Comme un air de déjà vu...

Madama Butterfly - Paris (Bastille)

Par Claire-Marie Caussin | sam 14 Septembre 2019 | Imprimer

Que dire de cette mise en scène de Bob Wilson, reprise une énième fois depuis sa création en 1993 ? D’aucuns la vénèrent, tandis que d’autres la détestent. On s’émerveille ou l’on s’ennuie : on pourrait discuter sans fin à son sujet sans jamais mettre tout le monde d’accord. Mais s’il est bien un petit miracle – d’autant plus un soir de première –, c’est de voir les chanteurs s’approprier la gestuelle si statique et chorégraphiée du metteur en scène et lui permettre de révéler, soudain, toute sa poésie. Que chaque interprète, des premiers aux plus petits rôles, parvienne à insuffler de la vie dans cette immobilité contrainte était une gageure, et la distribution relève le défi haut la main : voilà la première bonne surprise de la soirée, et ce ne fut pas la moindre.

Bonne surprise également, le Pinkerton bonhomme et affable de Giorgio Berrugi, qui éblouit dès les premières mesures : le timbre est splendide, la voix pure, rayonnante, d’un naturel confondant jusque dans l’aigu. Le ténor ajoute à cela l’intelligence de ne jamais forcer ses moyens et, s’il en vient parfois à être couvert par l’orchestre, la beauté du chant est du moins préservée.


© E. Bauer

Face à lui, Ana Maria Martinez possède toutes les qualités requises pour être une Butterfly de premier plan : une voix corsée au vibrato affirmé mais sans excès, des piano remarquables, une grâce éminemment bienvenue dans cette mise en scène, ainsi qu’une grande sensibilité dramatique qui lui permet de faire évoluer l’héroïne de la naïveté du premier acte, à la maturité – et même à la violence – du dernier. Malheureusement, la voix manque souvent de projection et tend à la mettre en retrait par rapport aux autres personnages : très peu audible dès lors que la soprano n’est pas à l’avant-scène, elle se révèle également assez étouffée dans le bas-medium. Peut-être l’acoustique, très inégale selon le placement dans la salle, était-elle plus favorable pour d’autres spectateurs ?

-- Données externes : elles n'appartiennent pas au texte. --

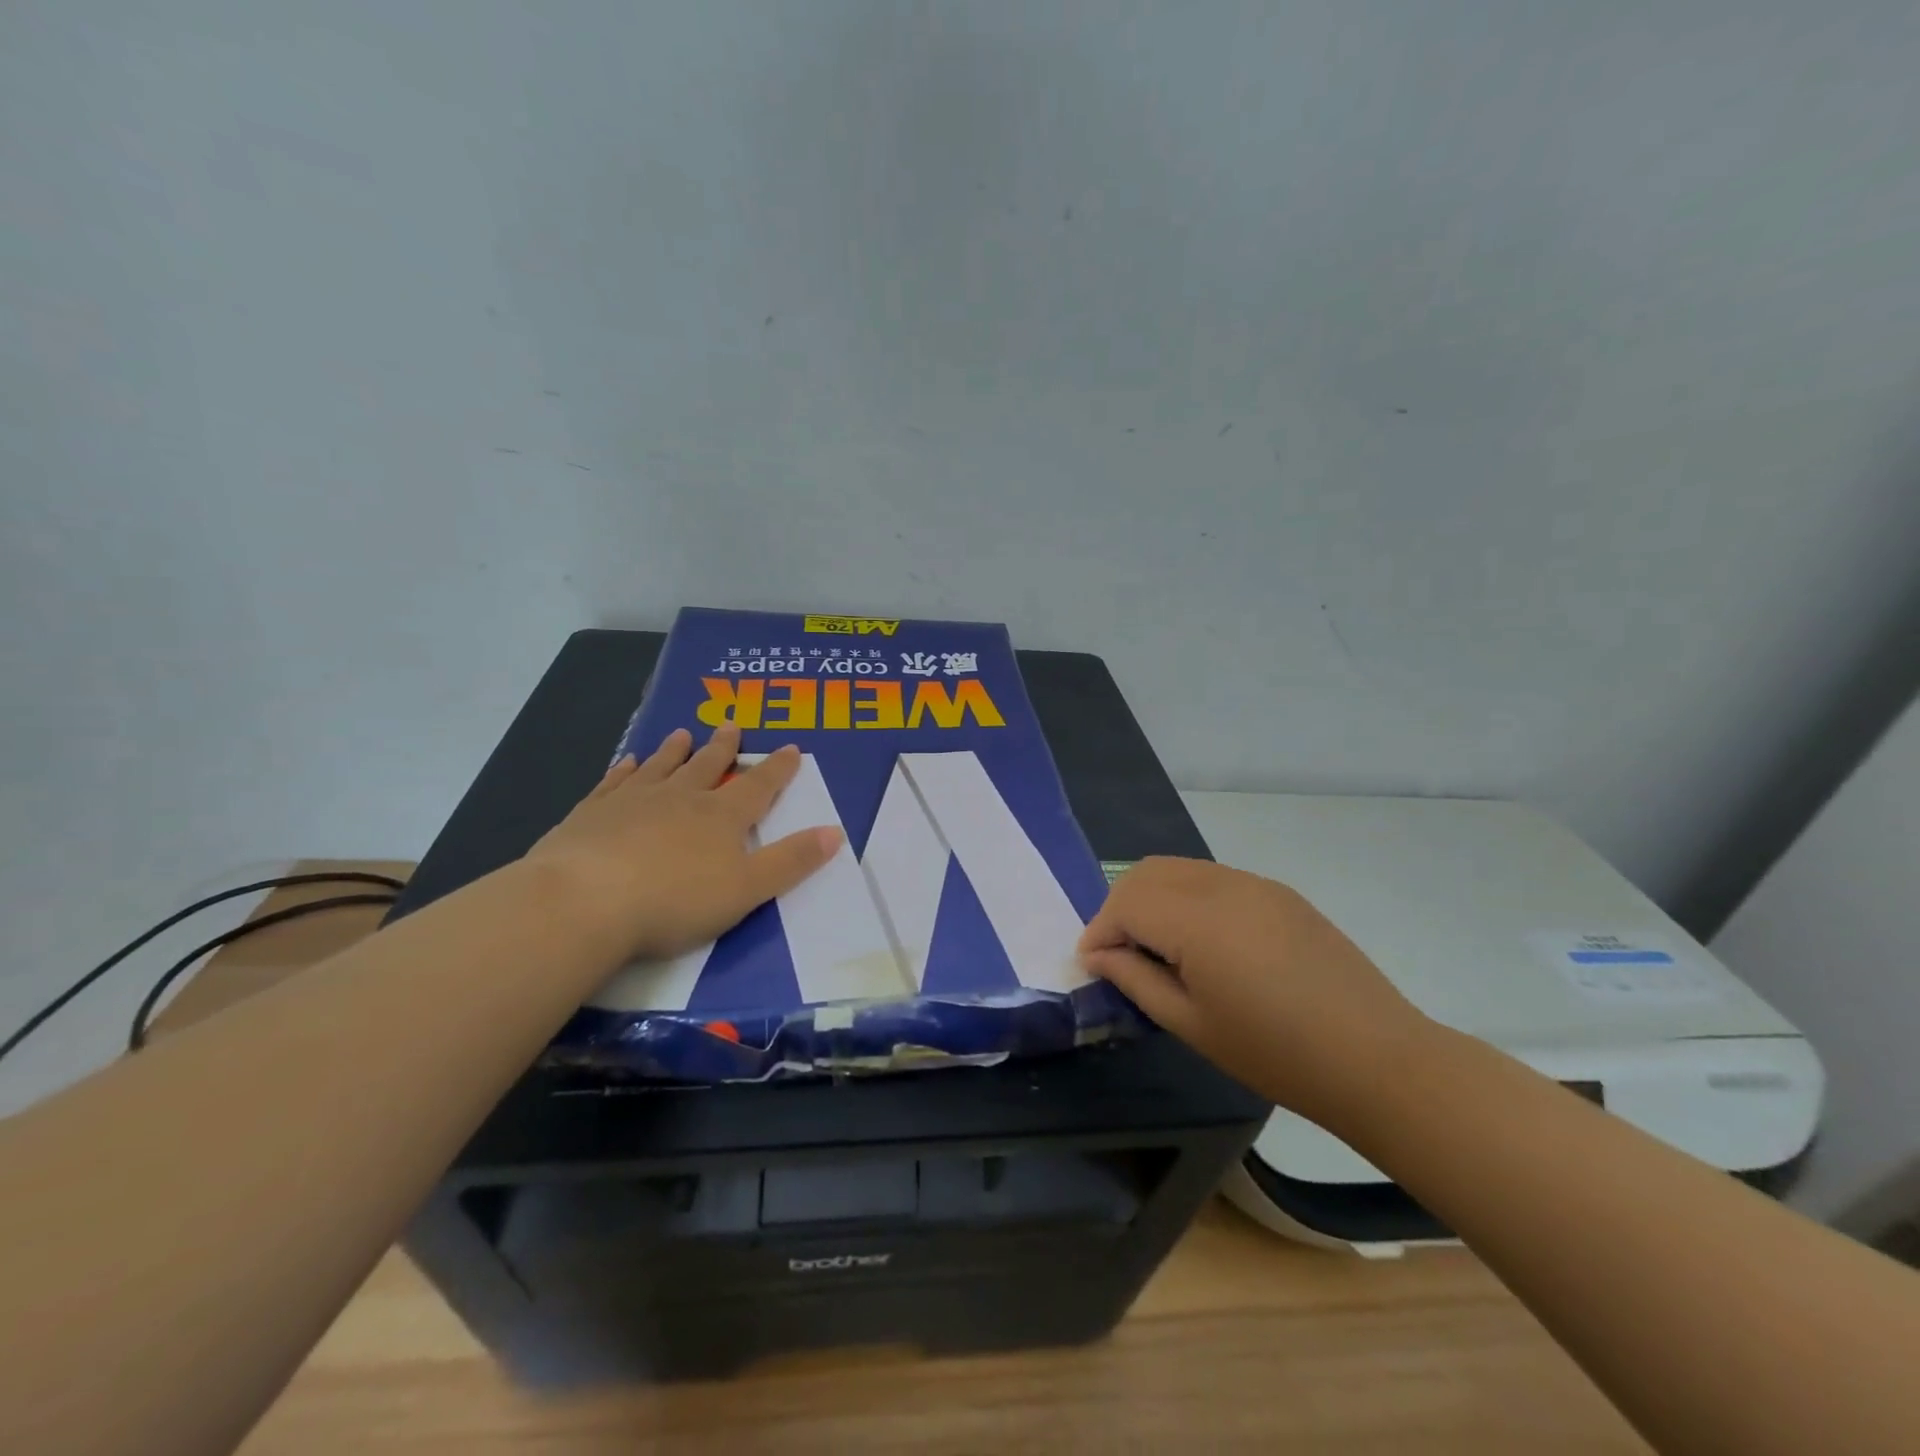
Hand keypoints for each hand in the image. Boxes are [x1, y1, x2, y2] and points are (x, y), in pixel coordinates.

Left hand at [525, 723, 841, 961]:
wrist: (584, 902)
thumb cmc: (674, 901)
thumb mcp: (747, 889)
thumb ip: (791, 861)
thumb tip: (835, 832)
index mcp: (721, 818)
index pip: (757, 786)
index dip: (777, 769)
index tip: (789, 747)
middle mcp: (680, 799)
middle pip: (707, 766)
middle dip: (723, 748)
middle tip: (731, 725)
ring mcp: (632, 802)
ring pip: (661, 767)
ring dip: (675, 751)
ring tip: (682, 733)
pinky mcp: (591, 814)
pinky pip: (614, 783)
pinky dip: (625, 770)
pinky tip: (627, 762)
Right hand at [1078, 857, 1430, 1127]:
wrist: (1376, 1058)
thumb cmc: (1275, 1053)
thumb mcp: (1192, 1024)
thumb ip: (1136, 979)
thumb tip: (1098, 954)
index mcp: (1198, 920)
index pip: (1126, 902)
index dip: (1100, 930)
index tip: (1094, 964)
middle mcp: (1222, 885)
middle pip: (1147, 873)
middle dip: (1120, 907)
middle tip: (1120, 953)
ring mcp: (1254, 883)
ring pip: (1179, 869)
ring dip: (1153, 897)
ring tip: (1158, 947)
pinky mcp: (1278, 892)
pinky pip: (1213, 878)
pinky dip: (1187, 897)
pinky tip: (1203, 941)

Les rôles de Suzuki et du Consul bénéficient ce soir d’interprètes habitués à figurer en tête d’affiche : Marie-Nicole Lemieux, qui parvient à déployer toute la richesse de son timbre et offre un émouvant duo avec Butterfly à la fin de l’acte II, et Laurent Naouri, à l’autorité vocale sans faille en Sharpless non dénué de compassion. On n’aurait pu espérer meilleurs interprètes pour des rôles, somme toute, assez brefs. De son côté, le Goro de Rodolphe Briand se révèle fantasque à souhait, et le bonze de Robert Pomakov parfaitement redoutable.

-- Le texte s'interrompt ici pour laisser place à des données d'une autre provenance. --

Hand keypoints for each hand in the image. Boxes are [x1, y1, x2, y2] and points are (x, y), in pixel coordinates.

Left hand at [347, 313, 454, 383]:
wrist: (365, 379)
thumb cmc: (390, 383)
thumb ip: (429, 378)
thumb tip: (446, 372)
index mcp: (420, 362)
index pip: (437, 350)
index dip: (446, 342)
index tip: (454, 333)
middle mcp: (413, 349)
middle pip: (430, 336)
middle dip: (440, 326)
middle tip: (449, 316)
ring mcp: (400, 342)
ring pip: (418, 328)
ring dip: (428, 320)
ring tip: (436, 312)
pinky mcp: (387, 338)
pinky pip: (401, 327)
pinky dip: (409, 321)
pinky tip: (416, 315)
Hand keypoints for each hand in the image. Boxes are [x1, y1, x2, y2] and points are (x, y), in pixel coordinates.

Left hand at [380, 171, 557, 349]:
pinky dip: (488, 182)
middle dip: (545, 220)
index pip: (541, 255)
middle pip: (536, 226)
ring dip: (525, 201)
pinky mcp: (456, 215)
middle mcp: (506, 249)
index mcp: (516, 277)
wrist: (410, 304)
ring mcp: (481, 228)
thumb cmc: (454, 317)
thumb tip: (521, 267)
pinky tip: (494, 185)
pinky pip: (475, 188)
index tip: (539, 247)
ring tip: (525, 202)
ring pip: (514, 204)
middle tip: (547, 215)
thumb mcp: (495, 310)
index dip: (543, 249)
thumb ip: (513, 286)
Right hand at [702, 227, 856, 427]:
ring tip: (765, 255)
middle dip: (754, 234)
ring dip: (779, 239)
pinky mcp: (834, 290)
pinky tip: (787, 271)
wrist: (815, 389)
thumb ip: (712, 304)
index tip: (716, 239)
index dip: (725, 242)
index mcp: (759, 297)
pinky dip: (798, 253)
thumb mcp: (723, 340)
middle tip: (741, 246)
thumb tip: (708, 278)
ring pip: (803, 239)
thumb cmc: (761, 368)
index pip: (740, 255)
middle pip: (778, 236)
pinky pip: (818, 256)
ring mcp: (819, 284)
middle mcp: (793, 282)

L’orchestre de l’Opéra de Paris était confié ce soir aux mains de Giacomo Sagripanti qui, après des débuts un peu incertains (le tempo vif des premières mesures étant suivi avec peine par les musiciens), fait preuve d’une direction de plus en plus fluide au cours de la soirée. Le début du premier acte se distingue par une extrême clarté qui décevra sans doute les amateurs de grands débordements romantiques, mais qui dessine extrêmement bien le pittoresque de la scène. On regrette alors que le duo d’amour manque de liant dans les crescendo et parfois d’un peu de délicatesse…

C’est d’autant plus dommage que le chef et les instrumentistes se révèlent pleinement lors du chœur à bouche fermée – et même dès l’apparition de ce thème lors du duo entre Butterfly et Sharpless. L’orchestre trouve enfin cette souplesse que requiert la musique de Puccini, ses élans, son drame, et nous livre un très beau troisième acte.

Espérons que la magie opère dès l’ouverture du rideau lors des prochaines représentations, car cette première, à défaut d’être impeccable, était prometteuse.